Nationally, Conservative Leader Erin O’Toole’s current failure to launch could make it harder to use fear of the Conservatives as an incentive for soft NDP and Green sympathizers to move over to the Liberal side.

In Quebec, a weak Conservative showing is at least as likely to benefit the Bloc Québécois as to translate into Liberal gains.

So who knows what will happen? Anyone making predictions at this point is howling at the moon.

Image: Time And Date

Sunday, June 13, 2021

Green Troubles

The Green Party is in trouble. Party leader Annamie Paul is not Elizabeth May. And the first elected member from the Maritimes, Janet Atwin, has joined the Liberal Party. Janet Silver writes:

Atwin left the Greens on Thursday because of disagreements within the party about the situation in the Middle East.

“Annamie and I had a communication breakdown,” Atwin told iPolitics on Friday. “To be openly attacked and not supported (was) unbearable.”

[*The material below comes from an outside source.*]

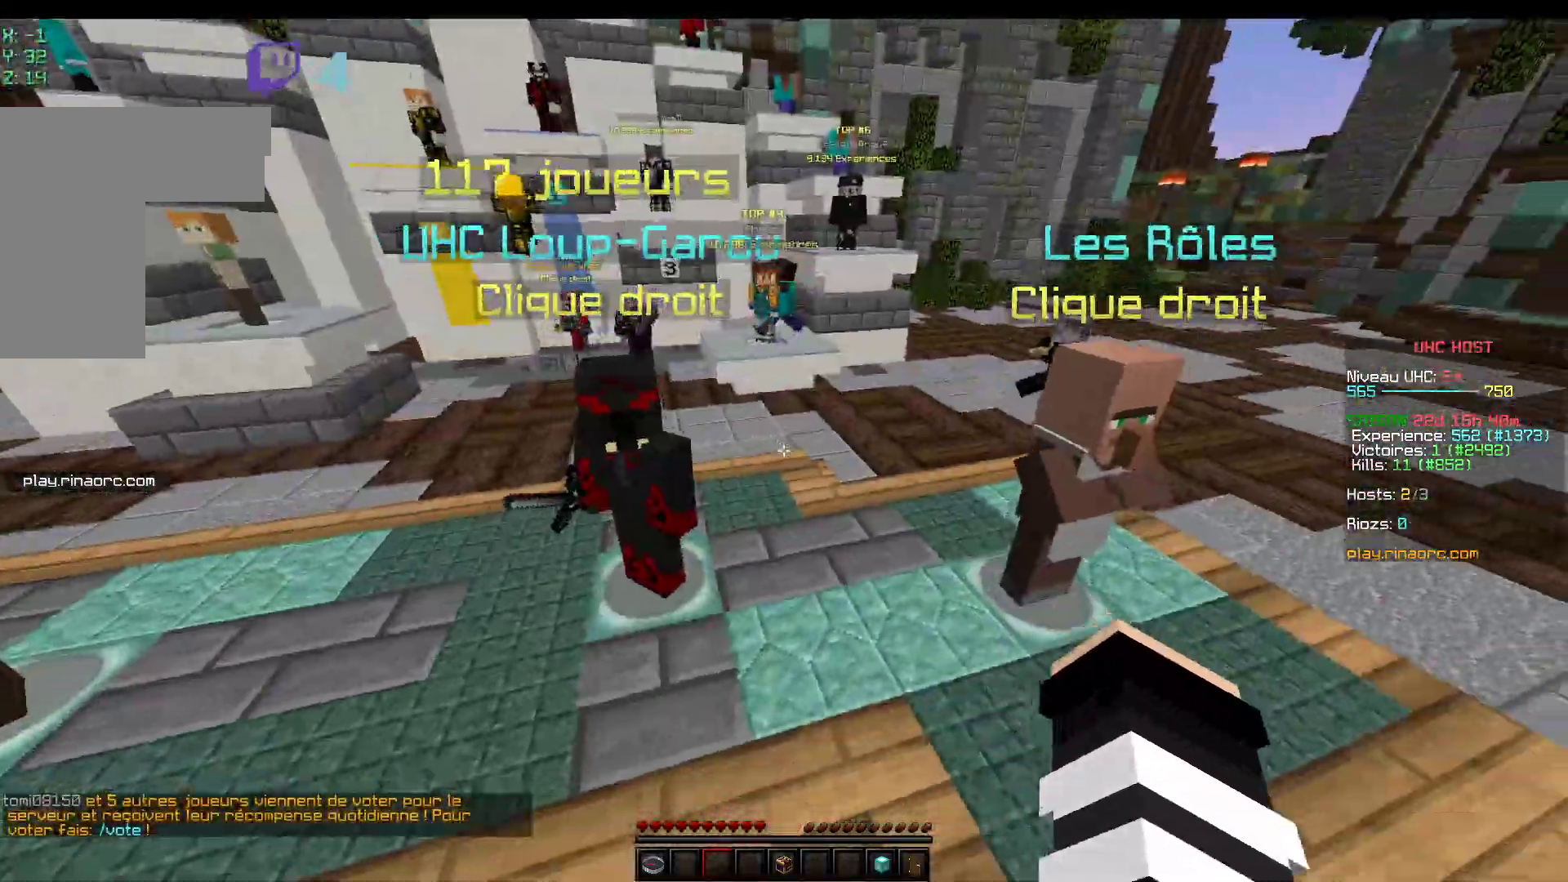
{"keys": ["z"], "mouse": [], "events": []}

Atwin was referring to the May 14 Facebook post by Noah Zatzman, Paul’s then-senior adviser. In that post, Zatzman went after Green MPs Paul Manly and Atwin for their tweets about the Israel-Gaza conflict. In one tweet, Atwin said she condemned the air strikes in Gaza and called the situation there “apartheid.”

When Paul was asked by reporters on Thursday if she would take a stand by either condemning or condoning Zatzman’s Facebook post, Paul refused to answer.

Atwin says she’s been struggling since mid-May.

“(I) was harassed, and there were many sleepless nights, and many tears were shed,” Atwin said Friday.

Instead of three members in the House, the party is down to two members --  which does not bode well for the future.